[Source passage]
_ _ _ _ _

Monitoring¶

Whenever we implement something that someone uses, we are said to provide a service to users. Sometimes services malfunction and users are unable to use the service.

We call monitoring the process of setting up a system that will notify when a service is not available to users, so they can fix it.

First stage of monitoring¶

Inventory¶

First, we need to monitor that all services are available. Normally we can start by making a list of such services. It is also interesting to note the following characteristics:

Who is responsible for fixing the service if it becomes unavailable
Who are the users of the service
What is the impact to those users if the service is not available
What is the availability required for the service (e.g. all the time, during office hours, only on the last week of a month, etc.)

It is often interesting to perform this inventory in a wider context, taking into consideration other concerns such as support, backups, etc., but we will focus exclusively on monitoring concerns in this document.

Note that the inventory for the first stage of monitoring will not include a significant amount of things which are often monitored, but which are not a service themselves. We rarely provide a “CPU availability” service, so monitoring CPU usage does not belong to the first stage of monitoring. Some people provide server hosting and thus they should monitor whether servers are operating correctly and available, but if your service is a website running on those servers, a ping monitor does not belong to the first stage of monitoring.

Those monitors are useful, and sometimes implementing them is relatively cheap so they can be added early in the monitoring process, but they follow different design considerations and we will not discuss them until later.

Once we have this inventory, we should start setting up our monitoring. Note that this inventory will probably be incomplete and that it will require updates. Every time someone fixes a service which was unavailable, but whose failure was not detected by monitoring, we should update the monitoring. We should include updating monitoring to our checklist about putting a new service into production or modifying it.

Check definition¶

To set up monitoring, normally we use the concept of service checks. A service check is a process whose output is “available” or “not available”.

It is often complex to achieve this. Some services might have built in health checks that help in this regard, but most do not. Also, a service might be working correctly, but it might not be available to users for other reasons.

Obviously, if our service check could simulate perfectly users and verify that all actions a user might perform are working correctly, then we could have a perfect case. This, or something close to this, actually can happen in some cases, but in most cases it’s impossible or impractical. It is key to find an adequate check, which is feasible to implement, does not impact the service itself.

Typically, availability checks should perform requests to the service using its protocol; for a website we will make an HTTP request. This request should take into consideration where users of the service are located; while a monitoring system might run in the same network than the services themselves, often users are in different networks, so this should be evaluated and it might be interesting to take action on that. We also need to examine if a single request is enough to determine availability, or we need to make several; and see what we should inspect in the response to see if its valid.

_ _ _ _ _

[Record extracts]
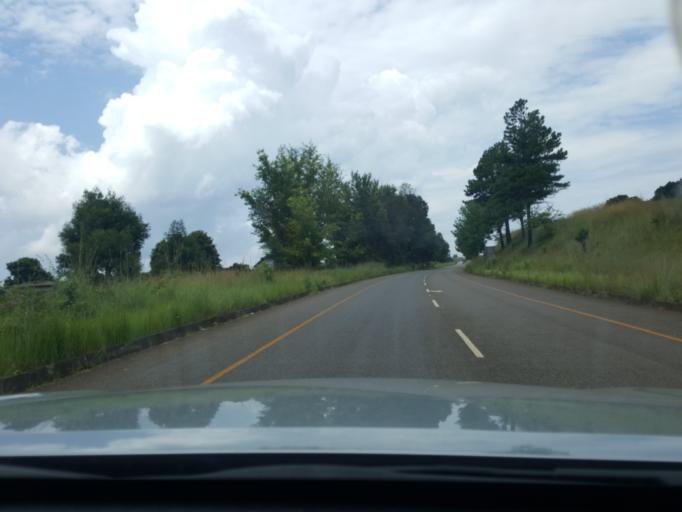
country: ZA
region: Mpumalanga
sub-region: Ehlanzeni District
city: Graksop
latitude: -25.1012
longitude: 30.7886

_ _ _ _ _

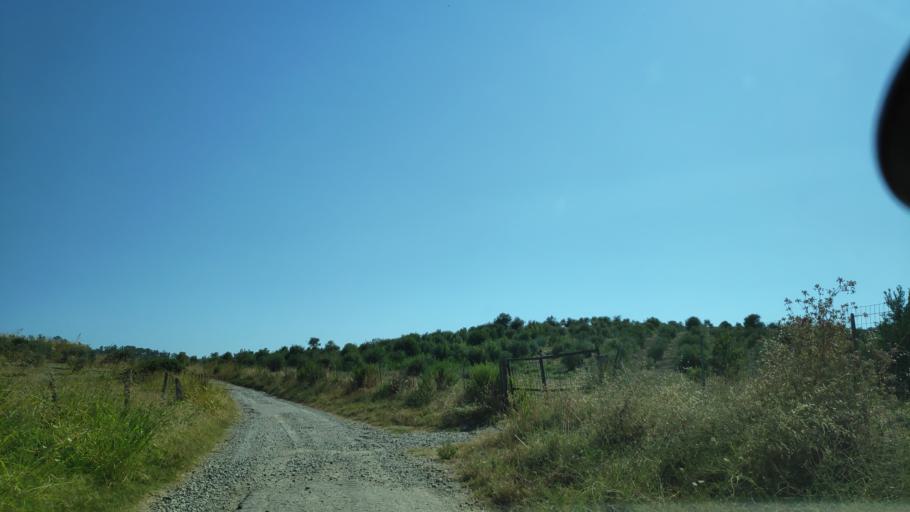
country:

_ _ _ _ _

[List of tasks]
**A.** In the passage on service monitoring, what two outputs can a service check produce?
**B.** Pick up the passage on service monitoring from its final sentence and keep writing in the same style.

[Task results]
**A.** "Available" or "not available."

**B.**
Check scheduling¶

Once we have determined the checks we need to perform on our services, we should schedule them. Check frequency often is limited by the impact of the check on the service itself (if we perform checks with very high frequency, we might accidentally perform a denial of service attack on it) and on the monitoring system itself (as each check consumes resources on the monitoring system and running too many checks might be problematic), but other than that, we mostly want to run checks as frequently as possible so we detect problems as soon as possible.

Besides frequency, we should determine the time periods when checks are run. Typically this is “all the time”. Even if the users do not expect services to be available all the time, it’s often worth checking them at all times, so we can fix failures before they are noticed- and this also provides useful information. Sometimes services are expected not to be working at some time periods, so in that case, we might not want to run checks then, although sometimes, a service running when it’s not supposed to is also something we should inspect.

Note that in most monitoring systems, we can schedule checks for some time period, but limit actions to a different period.

Notifications¶

Finally, to have monitoring we have to decide what to do when a check reports that a service is not available.

First, in most cases, we should not notify when a check fails. Often it is not worth reporting every failure; sometimes services are briefly unavailable for random reasons without really impacting users, or checks themselves might fail when the service is working correctly. We want to make sure that “enough” checks have failed to send a notification. This is to be finetuned, but the less checks we require, the more likely that the notification will be worthless, and if we require a significant amount of checks to fail, our time to respond to the problem will grow (and thus the possibility that users will be impacted before we know and we can fix the problem).

Furthermore, we should consider a combination of three factors:

Whether the service is expected to be available at that moment
The status of the person handling the notification at that moment. This can be “working” or “not working, but available”.

If the service is expected to be available, then we must notify if the person is available. If the service is not expected to be available, it can be worth notifying, esp. if the person is working (so they can fix the service before it is expected to be available)- and in some cases even if the person is just available.

(Note that to provide services which are available all the time, this “person” should really be a group of people working shifts, etc. Often, not all time periods are covered by the same profiles, which has further implications which will not be discussed here)

Dealing with notifications also has quite a few ramifications; most of them outside of the scope of this document. However, we will note that:

Any inaccuracy in notifications must be dealt with, both false positives (notifications when services are available) and false negatives (notifications not being sent when a service is not available)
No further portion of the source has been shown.